After Basak passed, Simsek wanted a way to honor her mother. She decided to attend Basak's alma mater to follow in her footsteps.

“She was the epitome of greatness in my eyes,” Simsek said. “I’m still going my own way, I’m just living through her.”

Although Simsek never got to experience what her mother was like before her illness, she heard about similarities. People have told Simsek that she and her mother have the same laugh and that they even eat yogurt the same way.

I would put it on my spoon, and I don’t take all of it off right away,” Simsek said with a smile. “Oh, and we look identical. It’s unreal. We’re twins.

Simsek also recognizes that she was afforded more time with her mother than the doctors had predicted.

The life expectancy for many individuals diagnosed with ALS is about three years, but Basak Simsek held on for 15 years. They used those years enjoying a mother-daughter relationship much like any other.

“It was so normal for me,” Simsek said. “We liked watching a lot of movies together on Netflix and just hanging out, because she was pretty much one of my best friends.”

But, earlier on, it was hard for Simsek to recreate that normal relationship. She said, when she was younger, she did not want people to look at her as “the girl with the troubled family life.”

“I was a little embarrassed of it. She obviously didn’t look healthy. In her face, you could just tell she was sick. You could see bones,” she said. “But when she passed away, I was like, ‘You know what? She was a legacy in my eyes’ ... I just became so proud. I grew from it, too.”

Even as recently as last summer, Simsek witnessed how people who are not directly affected by the disease interacted with and treated ALS. When the Ice Bucket Challenge peaked over the summer, her friends all took to Facebook to spread awareness for the illness by dumping water on their heads.

Simsek said she appreciated the support for ALS as long as it came from benevolent roots.

“I knew some people just wanted an excuse to get in their bathing suit and make a video,” she said. “I did participate, but for me it was like, ‘This is for my mom’ ... I wasn’t too nitpicky about it.”

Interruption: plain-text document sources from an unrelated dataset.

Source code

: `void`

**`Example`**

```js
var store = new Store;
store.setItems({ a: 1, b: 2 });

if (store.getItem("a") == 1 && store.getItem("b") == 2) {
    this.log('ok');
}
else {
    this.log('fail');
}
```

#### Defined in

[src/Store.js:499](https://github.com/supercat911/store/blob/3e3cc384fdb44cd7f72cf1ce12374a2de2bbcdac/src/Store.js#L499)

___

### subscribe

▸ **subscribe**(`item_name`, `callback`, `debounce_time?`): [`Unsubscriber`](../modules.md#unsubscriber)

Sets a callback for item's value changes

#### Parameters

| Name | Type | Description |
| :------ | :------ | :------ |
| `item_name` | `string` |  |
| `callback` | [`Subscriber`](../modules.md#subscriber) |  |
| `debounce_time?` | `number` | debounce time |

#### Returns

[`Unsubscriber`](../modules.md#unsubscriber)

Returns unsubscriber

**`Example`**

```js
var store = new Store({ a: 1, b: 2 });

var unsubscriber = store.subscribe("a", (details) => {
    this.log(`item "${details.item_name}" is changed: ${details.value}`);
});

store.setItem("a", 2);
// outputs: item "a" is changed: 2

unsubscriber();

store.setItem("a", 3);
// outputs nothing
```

She joked that friends nominated her a second time but — instead of participating again — she made her cat do the challenge.

“It was a hit,” she added.

Now in her sophomore year and a member of the honors fraternity Phi Sigma Pi, Simsek is in the midst of a similar Pitt experience to the one her mother had. She still loves remembering that she and her mother shared the same walks to classes in the Cathedral of Learning.

Of course, during college, Basak did not face the difficulties that troubled her during the final 15 years of her life. Still, those 15 years helped inspire Simsek to be grateful for what she has.

“We’re complaining about finals, but at least we can walk to the library to go study,” Simsek said.

Thinking back, Simsek does not remember the bad times as much as she fondly remembers the good ones. She does not think about complications, instead focusing on the simple things — just as her mother did.

“Other people were running her life, and she was so helpless, but always smiling,” Simsek said. “She sat in the same chair every day and watched the birds get fed on her front porch. That just made her so happy.”